Cornerstone Tax’s poll of some 700 tenants discovered that 17% had lost out on their chosen home, and that those in Southampton (28%), followed by Brighton (27%), London (26%), and Manchester (20%) were most likely to be affected.
Landlords have begun to place insurmountable pressure on prospective tenants to deal with rocketing demand, according to the tax firm, with many UK renters offering a year’s rent upfront and tenant CVs to try and secure a home.
According to a Rightmove survey, the average property attracts 20 inquiries to letting agents, more than triple the eight inquiries received before the pandemic.
Cornerstone Tax’s chairman, David Hannah, says it’s unfortunate that many renters now feel the need to jump through multiple, previously unnecessary, hoops. “The government’s proposed Renters Reform Bill will undoubtedly relieve the stress of many tenants, but I’d argue that policymakers ought to be assessing the root causes of the current rental market turmoil,” he adds.
According to Cornerstone, 15% of landlords are considering selling up due to rising costs, with the average landlord losing £7,500 amid sky-high mortgage rates and unfavourable tax burdens. The exodus is contributing to a supply and demand imbalance, perpetuating a vicious cycle where tenants across the country continuously lose out.
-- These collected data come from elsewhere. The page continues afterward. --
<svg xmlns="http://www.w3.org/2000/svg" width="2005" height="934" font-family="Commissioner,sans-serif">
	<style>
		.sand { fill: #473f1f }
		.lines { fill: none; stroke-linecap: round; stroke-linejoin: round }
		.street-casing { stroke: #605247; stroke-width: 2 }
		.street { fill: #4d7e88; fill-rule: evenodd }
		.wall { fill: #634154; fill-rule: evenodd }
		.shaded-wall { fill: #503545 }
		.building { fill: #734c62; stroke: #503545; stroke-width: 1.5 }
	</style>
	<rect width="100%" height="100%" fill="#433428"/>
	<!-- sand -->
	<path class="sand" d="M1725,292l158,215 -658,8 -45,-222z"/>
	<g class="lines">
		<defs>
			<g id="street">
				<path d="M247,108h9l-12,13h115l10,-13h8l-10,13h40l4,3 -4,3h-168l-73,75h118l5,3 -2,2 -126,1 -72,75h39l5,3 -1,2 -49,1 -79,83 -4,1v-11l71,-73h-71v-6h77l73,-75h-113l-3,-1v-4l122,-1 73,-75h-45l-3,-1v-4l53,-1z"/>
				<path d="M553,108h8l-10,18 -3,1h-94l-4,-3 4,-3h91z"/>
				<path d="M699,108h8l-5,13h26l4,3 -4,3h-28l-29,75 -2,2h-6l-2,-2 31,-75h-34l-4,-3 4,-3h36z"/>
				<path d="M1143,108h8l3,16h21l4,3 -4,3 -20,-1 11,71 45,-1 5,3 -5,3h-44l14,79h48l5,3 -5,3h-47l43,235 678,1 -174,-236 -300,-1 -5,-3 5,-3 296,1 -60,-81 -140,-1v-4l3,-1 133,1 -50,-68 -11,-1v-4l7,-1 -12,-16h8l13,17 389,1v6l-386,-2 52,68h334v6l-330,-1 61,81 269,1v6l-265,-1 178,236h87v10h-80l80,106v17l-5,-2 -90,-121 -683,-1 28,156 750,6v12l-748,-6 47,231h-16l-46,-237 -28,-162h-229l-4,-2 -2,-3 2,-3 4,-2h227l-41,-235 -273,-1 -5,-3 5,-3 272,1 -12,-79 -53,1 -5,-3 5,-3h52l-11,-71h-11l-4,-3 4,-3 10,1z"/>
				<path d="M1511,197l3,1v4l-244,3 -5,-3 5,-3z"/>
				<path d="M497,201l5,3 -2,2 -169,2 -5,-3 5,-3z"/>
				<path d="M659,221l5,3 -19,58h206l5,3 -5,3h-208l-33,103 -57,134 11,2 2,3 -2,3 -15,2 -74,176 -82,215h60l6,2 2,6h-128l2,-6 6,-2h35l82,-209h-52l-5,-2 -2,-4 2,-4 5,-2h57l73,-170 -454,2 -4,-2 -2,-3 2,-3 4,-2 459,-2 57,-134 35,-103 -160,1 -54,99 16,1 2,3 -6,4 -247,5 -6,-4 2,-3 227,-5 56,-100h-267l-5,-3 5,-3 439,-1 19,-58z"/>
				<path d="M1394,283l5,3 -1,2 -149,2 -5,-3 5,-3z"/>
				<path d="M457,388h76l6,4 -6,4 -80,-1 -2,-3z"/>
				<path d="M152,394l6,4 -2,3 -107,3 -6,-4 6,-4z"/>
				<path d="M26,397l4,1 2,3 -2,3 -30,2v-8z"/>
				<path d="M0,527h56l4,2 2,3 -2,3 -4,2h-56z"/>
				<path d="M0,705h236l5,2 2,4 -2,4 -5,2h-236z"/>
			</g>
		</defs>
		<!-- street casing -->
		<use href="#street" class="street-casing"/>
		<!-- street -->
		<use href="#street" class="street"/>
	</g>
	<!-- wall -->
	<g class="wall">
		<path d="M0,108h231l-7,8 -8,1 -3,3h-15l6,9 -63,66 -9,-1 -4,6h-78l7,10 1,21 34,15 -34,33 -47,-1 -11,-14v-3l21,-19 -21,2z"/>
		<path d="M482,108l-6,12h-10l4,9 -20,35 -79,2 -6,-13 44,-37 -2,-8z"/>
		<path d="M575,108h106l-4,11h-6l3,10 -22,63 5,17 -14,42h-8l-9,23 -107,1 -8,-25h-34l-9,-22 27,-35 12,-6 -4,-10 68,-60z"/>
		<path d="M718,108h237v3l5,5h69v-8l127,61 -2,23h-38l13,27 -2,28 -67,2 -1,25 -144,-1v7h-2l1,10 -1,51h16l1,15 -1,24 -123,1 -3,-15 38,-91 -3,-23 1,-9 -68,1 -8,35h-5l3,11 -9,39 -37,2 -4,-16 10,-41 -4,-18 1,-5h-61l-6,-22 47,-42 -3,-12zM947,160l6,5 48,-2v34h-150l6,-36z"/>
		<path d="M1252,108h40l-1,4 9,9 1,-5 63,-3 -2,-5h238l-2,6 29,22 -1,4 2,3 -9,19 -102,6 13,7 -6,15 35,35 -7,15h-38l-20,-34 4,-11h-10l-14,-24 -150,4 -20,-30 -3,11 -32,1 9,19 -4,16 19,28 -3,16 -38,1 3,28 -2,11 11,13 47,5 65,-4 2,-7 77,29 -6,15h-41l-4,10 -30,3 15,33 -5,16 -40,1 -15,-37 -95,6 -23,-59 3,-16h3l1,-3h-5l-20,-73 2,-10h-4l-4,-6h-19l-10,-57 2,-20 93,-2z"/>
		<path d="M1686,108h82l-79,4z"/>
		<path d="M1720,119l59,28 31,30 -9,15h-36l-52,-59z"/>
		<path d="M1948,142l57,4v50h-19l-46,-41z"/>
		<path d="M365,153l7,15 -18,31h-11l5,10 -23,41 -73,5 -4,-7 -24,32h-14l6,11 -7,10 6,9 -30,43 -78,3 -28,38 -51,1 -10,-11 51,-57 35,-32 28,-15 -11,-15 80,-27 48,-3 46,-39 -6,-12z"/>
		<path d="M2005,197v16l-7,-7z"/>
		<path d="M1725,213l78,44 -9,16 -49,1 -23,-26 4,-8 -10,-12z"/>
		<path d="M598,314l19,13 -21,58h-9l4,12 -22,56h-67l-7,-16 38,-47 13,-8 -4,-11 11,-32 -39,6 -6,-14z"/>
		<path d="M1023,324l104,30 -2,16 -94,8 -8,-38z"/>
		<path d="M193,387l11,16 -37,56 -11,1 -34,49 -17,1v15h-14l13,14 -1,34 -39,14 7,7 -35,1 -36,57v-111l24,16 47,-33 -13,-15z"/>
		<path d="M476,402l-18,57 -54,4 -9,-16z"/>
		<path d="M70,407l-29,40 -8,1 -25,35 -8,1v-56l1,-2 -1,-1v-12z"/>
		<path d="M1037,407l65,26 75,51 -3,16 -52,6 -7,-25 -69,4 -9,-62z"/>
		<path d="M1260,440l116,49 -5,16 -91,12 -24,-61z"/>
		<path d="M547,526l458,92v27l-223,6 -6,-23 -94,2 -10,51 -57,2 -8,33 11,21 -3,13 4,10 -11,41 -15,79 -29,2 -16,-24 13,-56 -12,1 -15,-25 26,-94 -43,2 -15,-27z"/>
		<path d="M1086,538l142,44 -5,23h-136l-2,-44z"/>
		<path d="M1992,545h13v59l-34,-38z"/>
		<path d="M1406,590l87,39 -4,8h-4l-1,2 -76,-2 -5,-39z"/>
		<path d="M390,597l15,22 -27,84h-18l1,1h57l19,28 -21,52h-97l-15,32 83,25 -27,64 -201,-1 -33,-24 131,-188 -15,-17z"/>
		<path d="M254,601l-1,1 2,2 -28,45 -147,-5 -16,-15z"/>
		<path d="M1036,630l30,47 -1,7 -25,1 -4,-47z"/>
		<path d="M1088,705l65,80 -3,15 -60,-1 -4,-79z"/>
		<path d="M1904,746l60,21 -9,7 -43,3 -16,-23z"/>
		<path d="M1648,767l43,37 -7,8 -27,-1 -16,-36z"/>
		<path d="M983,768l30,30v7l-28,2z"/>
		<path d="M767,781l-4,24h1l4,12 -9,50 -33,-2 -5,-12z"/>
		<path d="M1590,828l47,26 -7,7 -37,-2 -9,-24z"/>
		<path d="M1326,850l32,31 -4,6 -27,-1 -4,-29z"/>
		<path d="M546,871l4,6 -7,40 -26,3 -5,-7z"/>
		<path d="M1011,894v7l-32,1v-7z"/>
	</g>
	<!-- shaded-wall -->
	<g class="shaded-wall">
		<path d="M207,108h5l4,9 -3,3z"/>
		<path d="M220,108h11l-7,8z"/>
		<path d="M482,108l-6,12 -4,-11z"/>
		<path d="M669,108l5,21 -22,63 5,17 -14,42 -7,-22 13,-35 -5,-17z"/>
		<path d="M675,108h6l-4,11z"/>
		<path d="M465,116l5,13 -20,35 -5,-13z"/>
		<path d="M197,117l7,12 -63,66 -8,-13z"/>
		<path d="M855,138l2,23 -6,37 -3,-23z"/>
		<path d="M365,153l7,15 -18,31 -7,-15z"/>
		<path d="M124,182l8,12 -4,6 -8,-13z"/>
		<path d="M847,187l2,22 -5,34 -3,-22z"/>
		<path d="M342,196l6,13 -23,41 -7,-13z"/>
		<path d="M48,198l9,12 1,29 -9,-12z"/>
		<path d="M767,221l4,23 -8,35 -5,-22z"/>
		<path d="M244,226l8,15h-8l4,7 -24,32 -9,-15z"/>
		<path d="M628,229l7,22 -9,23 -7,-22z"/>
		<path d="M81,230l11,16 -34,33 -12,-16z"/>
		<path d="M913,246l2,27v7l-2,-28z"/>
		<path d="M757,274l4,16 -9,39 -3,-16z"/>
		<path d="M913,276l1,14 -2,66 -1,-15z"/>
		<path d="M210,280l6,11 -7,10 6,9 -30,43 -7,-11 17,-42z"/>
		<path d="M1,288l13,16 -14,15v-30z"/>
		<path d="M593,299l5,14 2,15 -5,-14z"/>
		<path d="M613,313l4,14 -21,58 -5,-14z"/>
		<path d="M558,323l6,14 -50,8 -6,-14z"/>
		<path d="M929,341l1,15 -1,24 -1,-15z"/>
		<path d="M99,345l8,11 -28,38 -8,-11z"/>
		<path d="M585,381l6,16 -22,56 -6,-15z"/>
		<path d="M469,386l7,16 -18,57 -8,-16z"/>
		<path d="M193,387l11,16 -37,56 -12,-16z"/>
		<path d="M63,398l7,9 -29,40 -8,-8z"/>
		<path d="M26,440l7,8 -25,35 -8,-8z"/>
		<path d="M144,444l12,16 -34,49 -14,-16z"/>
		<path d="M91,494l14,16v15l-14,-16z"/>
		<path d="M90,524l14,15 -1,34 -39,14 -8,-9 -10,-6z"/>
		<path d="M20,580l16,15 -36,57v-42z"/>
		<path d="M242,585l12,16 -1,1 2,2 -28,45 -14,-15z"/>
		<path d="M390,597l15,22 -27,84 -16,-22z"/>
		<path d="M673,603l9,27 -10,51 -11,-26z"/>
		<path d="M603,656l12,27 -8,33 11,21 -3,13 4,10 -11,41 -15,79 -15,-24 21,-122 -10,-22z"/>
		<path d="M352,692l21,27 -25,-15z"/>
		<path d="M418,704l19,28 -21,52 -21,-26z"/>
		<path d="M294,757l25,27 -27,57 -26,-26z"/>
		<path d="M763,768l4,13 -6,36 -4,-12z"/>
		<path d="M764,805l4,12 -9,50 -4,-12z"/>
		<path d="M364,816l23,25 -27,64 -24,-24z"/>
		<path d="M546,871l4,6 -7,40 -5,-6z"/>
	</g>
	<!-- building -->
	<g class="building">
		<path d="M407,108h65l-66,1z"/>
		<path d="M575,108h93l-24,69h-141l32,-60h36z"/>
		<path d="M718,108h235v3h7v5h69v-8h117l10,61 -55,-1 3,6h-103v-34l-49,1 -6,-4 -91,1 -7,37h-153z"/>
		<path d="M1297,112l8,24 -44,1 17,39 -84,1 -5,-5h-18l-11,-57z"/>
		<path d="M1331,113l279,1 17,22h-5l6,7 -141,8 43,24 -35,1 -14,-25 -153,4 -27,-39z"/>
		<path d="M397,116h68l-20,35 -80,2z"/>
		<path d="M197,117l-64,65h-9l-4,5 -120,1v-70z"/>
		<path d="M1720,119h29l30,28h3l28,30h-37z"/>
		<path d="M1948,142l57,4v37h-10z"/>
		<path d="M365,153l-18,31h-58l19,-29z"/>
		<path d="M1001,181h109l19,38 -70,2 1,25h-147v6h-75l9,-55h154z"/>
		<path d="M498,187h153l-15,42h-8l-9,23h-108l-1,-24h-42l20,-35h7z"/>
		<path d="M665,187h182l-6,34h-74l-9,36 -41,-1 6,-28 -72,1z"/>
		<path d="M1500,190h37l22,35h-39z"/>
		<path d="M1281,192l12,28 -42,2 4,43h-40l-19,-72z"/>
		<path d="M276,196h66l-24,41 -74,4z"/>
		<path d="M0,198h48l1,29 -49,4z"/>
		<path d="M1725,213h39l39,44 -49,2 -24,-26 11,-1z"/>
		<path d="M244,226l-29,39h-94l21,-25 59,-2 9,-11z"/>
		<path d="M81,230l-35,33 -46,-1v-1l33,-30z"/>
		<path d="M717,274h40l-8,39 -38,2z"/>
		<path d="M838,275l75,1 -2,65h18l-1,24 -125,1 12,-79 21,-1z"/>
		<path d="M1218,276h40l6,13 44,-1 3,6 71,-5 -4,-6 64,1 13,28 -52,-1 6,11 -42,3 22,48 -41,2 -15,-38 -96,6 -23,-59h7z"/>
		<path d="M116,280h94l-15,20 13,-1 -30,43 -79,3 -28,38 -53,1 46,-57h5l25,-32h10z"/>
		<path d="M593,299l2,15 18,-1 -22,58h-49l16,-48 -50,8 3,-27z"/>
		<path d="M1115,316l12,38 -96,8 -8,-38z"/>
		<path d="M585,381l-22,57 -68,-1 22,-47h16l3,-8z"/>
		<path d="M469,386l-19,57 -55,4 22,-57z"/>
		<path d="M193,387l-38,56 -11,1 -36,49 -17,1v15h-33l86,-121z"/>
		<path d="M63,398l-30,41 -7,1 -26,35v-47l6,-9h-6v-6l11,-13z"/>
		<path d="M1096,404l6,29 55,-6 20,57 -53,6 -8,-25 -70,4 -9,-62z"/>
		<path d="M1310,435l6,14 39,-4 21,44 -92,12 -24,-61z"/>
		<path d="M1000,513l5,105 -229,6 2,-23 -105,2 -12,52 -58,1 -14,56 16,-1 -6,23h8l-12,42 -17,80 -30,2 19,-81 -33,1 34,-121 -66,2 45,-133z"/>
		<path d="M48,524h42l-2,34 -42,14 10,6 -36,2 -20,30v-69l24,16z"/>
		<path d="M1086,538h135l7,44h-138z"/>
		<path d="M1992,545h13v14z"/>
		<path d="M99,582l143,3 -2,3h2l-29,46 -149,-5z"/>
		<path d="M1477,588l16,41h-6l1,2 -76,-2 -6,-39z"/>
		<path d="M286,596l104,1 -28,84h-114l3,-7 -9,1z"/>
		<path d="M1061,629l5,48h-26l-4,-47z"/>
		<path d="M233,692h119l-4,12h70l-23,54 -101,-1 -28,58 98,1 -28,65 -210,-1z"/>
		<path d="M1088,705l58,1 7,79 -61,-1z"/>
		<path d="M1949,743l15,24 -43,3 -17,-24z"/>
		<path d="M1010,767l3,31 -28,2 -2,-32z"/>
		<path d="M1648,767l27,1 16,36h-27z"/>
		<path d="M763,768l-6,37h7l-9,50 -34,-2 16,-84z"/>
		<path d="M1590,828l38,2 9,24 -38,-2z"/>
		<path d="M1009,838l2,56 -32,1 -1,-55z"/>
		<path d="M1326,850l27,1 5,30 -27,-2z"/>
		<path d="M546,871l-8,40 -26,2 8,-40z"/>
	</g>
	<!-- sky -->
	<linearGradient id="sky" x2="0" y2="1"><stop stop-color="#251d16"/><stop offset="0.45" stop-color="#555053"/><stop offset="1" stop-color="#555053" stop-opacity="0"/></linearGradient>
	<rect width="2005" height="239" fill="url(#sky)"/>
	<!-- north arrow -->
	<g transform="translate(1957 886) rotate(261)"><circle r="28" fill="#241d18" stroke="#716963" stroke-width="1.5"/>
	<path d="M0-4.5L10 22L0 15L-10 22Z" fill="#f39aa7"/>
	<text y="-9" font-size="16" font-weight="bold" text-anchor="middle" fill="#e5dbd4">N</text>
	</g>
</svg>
“Last week’s major headline was that the rate of inflation had fallen dramatically to 4.7% - that should have been the signal for the Bank of England to begin looking at cutting the interest rate in order to inject short-to-medium term optimism into the UK housing market,” says Hannah. “Despite this, interest rates remain at 5.25% and will continue to do so until the BoE’s next major decision.”